Monday, July 23, 2007

GOP Obstructionism

John Deeth noted this little factoid this morning...

"This year Senate Republicans are threatening filibusters to block more legislation than ever before. Nearly 1 in 6 roll-call votes in the Senate this year have been cloture votes. If this pace of blocking legislation continues, this 110th Congress will be on track to roughly triple the previous record number of cloture votes — 58 each in the two Congresses from 1999-2002, according to the Senate Historical Office."
Matthew Yglesias posted this graph and analysis of what all the fillibustering means.


It's really pretty surprising to see this kind of record being broken at the present time. Abstractly, you'd think that the most filibustering would happen at a time more like 2005-06 when 40-odd Senators might see their use of the filibuster as the only possible way to stop legislation. Alternatively, you might see a lot of filibusters aimed at preventing a first term president from needing to veto legislation, as Senators agree to take the hit in order to help their president secure re-election.

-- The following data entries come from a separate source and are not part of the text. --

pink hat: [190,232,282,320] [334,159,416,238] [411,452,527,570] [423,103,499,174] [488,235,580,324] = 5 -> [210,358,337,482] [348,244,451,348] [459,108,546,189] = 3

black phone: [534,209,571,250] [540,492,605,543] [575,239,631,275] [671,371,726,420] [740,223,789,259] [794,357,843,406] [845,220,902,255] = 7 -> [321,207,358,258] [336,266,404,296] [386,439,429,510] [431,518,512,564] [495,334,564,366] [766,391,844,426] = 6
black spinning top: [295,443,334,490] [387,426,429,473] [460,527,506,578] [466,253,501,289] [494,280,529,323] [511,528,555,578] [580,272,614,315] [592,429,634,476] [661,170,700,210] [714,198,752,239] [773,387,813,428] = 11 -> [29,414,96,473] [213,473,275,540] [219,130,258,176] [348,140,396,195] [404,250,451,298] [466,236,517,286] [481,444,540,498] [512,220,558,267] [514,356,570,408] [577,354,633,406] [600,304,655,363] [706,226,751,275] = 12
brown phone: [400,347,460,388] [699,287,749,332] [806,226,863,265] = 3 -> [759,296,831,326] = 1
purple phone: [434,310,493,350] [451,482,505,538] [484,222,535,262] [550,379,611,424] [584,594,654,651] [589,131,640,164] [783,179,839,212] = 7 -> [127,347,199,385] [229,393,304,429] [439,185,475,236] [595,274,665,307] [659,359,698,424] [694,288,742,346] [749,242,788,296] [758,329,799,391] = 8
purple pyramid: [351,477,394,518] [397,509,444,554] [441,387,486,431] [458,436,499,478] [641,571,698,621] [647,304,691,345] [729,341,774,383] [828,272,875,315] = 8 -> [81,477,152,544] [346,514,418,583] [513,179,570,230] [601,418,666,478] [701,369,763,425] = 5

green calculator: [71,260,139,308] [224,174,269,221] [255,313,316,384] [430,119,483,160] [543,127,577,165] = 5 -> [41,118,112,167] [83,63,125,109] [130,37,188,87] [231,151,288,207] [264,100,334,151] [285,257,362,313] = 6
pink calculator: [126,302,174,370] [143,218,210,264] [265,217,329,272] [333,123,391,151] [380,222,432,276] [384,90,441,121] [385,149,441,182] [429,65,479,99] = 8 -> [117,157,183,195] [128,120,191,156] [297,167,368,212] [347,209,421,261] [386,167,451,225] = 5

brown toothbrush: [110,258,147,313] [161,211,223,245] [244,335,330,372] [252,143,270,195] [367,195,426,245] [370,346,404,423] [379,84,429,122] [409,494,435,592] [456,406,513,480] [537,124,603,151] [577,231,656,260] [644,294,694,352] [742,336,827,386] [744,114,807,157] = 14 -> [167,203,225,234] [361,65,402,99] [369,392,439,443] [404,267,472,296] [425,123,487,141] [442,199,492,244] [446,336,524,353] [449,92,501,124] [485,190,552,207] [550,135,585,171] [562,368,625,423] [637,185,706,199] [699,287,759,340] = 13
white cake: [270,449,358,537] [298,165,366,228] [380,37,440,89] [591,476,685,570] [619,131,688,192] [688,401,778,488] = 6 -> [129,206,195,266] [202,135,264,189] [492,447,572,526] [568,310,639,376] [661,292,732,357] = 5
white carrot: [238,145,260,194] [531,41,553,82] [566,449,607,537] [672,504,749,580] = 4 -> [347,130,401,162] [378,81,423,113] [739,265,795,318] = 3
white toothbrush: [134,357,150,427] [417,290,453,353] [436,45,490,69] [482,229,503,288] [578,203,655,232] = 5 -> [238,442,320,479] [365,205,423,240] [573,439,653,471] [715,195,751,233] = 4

It seems, though, that the GOP has decided that if they use filibusters to obstruct congressional action that the press will keep reporting this in a "congress fails to do X" kind of way rather than a "GOP obstructionism" kind of way, which makes filibusters a win-win for Republicans.
So will the media keep reporting about how congress is failing to accomplish anything or will they see it as the GOP obstructionism that it is?